Furthermore, data transfer cost is estimated based on the assumption that the data pipeline is deployed using the Google Cloud Platform and that data transfer will occur in the North American region and within the Google Cloud. The graph is implemented, and the Dijkstra algorithm is used to find the cheapest deployment model. After setting the weights and running the algorithm, the following are the proposed regions for the resource deployment:
-
ETL_Region_e: Step 1 (US East 1) \(\rightarrow\) Step 2 (US East 1) \(\rightarrow\) Step 3 (US East 1) \(\rightarrow\) Step 4 (US Central 1) \(\rightarrow\) Step 5 (US East 1).
-
ETL_Region_w: Step 1 (US West 1) \(\rightarrow\) Step 2 (US West 1) \(\rightarrow\) Step 3 (US West 1) \(\rightarrow\) Step 4 (US Central 1) \(\rightarrow\) Step 5 (US West 1).
-
ETL_Region_s: Step 1 (US South 1) \(\rightarrow\) Step 2 (US South 1) \(\rightarrow\) Step 3 (US South 1) \(\rightarrow\) Step 4 (US Central 1) \(\rightarrow\) Step 5 (US South 1).

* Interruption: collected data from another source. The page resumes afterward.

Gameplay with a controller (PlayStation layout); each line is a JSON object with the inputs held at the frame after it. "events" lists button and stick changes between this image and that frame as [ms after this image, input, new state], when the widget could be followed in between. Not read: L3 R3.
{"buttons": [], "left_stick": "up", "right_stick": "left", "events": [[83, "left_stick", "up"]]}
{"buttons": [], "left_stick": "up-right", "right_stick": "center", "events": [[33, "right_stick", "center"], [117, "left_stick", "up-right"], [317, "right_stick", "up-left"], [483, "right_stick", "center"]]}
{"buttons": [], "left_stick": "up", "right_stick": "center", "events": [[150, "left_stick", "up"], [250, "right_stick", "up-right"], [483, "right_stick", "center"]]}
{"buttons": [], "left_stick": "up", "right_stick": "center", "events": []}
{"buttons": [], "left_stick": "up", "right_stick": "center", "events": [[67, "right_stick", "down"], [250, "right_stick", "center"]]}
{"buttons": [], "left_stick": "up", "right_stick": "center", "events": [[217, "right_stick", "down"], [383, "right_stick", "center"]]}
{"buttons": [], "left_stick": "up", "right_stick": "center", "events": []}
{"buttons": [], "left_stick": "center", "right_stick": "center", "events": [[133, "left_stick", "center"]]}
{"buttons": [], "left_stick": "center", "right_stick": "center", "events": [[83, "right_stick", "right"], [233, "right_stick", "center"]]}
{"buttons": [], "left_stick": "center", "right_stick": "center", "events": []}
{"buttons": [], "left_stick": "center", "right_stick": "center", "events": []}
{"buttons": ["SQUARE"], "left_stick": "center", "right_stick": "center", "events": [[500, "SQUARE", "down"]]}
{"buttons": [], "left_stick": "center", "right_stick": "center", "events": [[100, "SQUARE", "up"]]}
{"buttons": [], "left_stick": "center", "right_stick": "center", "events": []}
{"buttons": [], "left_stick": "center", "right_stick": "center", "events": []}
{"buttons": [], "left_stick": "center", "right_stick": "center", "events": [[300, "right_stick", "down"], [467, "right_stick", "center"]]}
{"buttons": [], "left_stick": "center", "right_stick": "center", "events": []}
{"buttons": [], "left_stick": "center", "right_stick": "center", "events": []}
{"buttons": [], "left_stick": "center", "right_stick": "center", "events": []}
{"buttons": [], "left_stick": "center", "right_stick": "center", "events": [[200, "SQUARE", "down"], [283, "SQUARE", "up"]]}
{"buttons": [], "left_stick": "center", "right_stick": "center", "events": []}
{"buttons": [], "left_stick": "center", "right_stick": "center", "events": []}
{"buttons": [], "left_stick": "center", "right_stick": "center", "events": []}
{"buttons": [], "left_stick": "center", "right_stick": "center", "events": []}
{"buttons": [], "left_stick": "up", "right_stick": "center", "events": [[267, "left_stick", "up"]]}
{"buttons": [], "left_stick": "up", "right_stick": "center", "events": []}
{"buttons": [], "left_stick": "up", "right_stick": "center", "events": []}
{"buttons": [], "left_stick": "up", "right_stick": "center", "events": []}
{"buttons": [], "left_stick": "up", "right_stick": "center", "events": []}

This shows that the proposed approach has the capability, to handle complex multi-region ETL data pipelines effectively by leveraging graph theory to map the data flow and identify cost-efficient paths for data transfer and storage. Moreover, it is scalable and flexible enough to adapt to various configurations of data pipelines and storage options. This adaptability ensures that it can be tailored to different organisational needs and infrastructure setups, further enhancing its utility in diverse real-world applications. By incorporating QoS considerations, such as redundancy models, the approach ensured data integrity and accessibility. This is critical for maintaining a reliable and accurate data pipeline.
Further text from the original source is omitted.